## Task objective
Find each line below containing the word "linejoin" and copy it.

## Records for processing
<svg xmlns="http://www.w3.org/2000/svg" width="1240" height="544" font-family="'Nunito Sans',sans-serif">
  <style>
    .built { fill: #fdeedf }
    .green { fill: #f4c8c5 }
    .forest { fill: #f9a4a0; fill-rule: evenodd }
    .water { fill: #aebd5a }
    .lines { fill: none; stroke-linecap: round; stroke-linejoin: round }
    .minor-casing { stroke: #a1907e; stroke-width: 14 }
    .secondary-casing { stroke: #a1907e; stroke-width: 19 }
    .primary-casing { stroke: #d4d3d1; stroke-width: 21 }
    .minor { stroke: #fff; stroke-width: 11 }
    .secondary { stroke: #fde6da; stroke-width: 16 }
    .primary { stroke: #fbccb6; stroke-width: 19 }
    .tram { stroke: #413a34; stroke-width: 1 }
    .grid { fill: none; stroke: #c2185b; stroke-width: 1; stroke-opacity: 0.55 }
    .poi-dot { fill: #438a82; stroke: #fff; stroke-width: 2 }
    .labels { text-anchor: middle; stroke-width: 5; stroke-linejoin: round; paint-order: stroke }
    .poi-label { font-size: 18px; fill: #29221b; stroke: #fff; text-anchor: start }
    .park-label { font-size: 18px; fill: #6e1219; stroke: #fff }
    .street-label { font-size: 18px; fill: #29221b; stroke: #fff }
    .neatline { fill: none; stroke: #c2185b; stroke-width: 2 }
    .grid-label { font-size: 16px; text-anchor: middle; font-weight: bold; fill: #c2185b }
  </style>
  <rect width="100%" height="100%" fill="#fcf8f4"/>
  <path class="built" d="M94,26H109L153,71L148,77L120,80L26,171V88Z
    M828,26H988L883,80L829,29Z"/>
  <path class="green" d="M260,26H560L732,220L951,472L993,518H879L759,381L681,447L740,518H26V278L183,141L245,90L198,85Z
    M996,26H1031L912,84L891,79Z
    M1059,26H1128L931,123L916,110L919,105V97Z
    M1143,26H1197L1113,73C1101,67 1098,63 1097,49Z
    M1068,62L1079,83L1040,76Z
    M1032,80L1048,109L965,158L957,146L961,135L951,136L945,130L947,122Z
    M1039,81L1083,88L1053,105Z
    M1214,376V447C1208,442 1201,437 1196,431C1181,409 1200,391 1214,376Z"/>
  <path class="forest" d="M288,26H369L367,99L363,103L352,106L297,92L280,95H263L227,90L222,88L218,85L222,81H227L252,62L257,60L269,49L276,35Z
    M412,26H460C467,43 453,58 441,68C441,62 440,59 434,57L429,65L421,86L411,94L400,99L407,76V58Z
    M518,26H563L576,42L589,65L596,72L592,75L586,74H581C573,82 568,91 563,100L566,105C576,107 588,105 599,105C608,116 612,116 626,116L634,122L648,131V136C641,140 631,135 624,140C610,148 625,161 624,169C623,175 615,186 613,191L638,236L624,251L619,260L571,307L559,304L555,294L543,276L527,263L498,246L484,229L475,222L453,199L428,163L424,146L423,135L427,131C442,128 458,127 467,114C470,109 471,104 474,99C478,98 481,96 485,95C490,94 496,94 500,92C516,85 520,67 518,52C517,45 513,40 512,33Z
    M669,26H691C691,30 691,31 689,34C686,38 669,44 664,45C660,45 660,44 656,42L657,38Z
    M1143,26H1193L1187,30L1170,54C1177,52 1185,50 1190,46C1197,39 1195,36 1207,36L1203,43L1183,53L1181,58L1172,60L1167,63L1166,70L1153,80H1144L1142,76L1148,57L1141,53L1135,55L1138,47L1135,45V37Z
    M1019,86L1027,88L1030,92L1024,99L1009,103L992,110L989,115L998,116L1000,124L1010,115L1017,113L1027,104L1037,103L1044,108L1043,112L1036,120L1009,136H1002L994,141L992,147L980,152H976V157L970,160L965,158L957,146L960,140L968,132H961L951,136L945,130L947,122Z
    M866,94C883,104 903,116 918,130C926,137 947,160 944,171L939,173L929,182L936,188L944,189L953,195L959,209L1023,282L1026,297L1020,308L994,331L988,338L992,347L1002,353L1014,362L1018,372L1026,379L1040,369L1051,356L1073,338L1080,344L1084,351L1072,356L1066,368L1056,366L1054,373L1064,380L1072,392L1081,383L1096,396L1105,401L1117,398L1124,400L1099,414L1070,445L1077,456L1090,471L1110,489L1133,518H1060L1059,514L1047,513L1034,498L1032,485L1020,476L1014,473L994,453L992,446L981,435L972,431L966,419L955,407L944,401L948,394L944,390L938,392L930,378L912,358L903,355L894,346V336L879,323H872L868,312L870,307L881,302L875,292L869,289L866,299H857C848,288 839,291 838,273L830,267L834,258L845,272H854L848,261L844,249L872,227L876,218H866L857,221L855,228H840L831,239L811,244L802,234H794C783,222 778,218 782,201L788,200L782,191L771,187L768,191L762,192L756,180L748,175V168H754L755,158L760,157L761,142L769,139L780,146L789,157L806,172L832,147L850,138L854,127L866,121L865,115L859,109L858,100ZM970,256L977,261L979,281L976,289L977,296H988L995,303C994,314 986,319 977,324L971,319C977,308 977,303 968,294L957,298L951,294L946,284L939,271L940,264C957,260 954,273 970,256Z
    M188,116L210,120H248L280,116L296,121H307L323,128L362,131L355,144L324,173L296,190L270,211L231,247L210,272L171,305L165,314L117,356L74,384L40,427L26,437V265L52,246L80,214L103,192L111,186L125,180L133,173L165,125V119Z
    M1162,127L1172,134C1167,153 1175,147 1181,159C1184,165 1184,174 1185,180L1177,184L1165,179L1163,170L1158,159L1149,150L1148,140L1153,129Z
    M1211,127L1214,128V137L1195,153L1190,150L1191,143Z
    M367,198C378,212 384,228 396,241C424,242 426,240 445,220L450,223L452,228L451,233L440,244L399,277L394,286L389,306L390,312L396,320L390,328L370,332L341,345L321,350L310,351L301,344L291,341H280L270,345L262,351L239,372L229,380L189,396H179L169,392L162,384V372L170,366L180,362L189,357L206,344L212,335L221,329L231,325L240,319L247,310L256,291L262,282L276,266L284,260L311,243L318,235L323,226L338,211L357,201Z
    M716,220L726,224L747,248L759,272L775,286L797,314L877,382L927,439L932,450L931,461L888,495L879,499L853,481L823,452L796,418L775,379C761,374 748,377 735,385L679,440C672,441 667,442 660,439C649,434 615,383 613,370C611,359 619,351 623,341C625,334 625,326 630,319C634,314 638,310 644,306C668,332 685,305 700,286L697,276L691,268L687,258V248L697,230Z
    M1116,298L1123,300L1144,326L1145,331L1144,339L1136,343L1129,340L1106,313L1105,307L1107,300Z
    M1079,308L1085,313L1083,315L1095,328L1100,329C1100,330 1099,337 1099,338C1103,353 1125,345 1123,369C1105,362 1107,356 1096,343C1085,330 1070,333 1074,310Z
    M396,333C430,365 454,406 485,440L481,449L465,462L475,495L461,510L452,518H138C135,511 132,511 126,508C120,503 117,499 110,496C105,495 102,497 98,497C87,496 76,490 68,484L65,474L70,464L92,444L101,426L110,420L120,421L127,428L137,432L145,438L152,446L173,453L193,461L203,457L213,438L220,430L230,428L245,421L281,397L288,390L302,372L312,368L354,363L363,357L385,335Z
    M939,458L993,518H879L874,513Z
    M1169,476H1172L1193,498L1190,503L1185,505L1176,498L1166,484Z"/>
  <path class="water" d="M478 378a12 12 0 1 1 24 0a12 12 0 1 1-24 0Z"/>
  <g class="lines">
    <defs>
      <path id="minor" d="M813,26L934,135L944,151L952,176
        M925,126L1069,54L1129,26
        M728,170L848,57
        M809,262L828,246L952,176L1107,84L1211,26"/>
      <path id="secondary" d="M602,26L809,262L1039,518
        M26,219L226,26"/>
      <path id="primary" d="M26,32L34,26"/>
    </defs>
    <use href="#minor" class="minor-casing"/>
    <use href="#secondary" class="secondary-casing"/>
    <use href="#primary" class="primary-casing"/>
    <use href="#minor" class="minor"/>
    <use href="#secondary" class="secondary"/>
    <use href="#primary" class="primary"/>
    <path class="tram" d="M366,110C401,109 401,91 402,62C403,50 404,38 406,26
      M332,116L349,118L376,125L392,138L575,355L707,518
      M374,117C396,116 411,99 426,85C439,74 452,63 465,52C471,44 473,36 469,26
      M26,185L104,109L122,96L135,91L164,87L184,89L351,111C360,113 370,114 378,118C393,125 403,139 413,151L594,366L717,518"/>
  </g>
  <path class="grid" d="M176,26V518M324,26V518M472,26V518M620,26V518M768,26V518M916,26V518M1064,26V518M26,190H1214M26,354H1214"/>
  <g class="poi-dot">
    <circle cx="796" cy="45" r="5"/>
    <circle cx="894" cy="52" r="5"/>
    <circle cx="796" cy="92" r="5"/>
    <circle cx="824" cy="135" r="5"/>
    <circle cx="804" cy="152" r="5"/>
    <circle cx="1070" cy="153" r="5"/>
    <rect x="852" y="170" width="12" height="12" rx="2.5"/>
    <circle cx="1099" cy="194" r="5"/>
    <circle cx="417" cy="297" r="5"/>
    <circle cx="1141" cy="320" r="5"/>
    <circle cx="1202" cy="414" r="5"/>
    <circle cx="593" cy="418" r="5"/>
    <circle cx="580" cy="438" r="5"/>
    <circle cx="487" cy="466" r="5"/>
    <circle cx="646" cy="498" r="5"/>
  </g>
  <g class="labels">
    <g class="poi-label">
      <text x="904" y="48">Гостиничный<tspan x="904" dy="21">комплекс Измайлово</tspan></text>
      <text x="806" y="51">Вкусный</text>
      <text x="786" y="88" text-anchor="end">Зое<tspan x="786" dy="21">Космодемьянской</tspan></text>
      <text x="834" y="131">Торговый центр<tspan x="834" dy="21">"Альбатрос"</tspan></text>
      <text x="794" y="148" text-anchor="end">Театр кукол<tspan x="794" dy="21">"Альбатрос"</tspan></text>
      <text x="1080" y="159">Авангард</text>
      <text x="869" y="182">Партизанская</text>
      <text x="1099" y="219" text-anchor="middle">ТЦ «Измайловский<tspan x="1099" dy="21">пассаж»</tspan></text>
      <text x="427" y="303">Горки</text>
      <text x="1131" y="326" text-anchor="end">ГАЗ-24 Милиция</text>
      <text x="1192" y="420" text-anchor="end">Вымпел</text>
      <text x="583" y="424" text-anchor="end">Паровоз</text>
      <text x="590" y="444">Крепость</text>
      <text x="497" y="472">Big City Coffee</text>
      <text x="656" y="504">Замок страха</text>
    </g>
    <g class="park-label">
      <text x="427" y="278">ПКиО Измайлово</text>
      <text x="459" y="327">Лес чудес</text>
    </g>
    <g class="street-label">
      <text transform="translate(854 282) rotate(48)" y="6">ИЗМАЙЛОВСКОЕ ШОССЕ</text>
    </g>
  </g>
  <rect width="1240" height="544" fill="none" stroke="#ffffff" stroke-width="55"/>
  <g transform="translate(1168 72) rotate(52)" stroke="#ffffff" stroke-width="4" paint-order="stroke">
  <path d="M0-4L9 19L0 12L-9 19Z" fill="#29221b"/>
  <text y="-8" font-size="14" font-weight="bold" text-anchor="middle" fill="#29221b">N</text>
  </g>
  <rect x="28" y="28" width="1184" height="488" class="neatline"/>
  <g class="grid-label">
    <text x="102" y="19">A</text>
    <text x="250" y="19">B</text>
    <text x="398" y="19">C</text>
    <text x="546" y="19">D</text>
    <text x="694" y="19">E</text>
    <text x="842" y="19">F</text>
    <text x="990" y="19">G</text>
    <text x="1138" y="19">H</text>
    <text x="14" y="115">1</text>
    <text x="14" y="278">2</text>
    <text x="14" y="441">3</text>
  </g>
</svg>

## Your response
    .lines { fill: none; stroke-linecap: round; stroke-linejoin: round }
    .labels { text-anchor: middle; stroke-width: 5; stroke-linejoin: round; paint-order: stroke }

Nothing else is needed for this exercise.